## Description of the task
Pull every line of text from the data below and reproduce each one verbatim, keeping the original line order.

--*--

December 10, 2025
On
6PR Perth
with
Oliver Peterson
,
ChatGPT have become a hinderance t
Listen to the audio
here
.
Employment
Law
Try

--*--

## Answer space
December 10, 2025
On
6PR Perth
with
Oliver Peterson
,
ChatGPT have become a hinderance t
Listen to the audio
here
.
Employment
Law
Try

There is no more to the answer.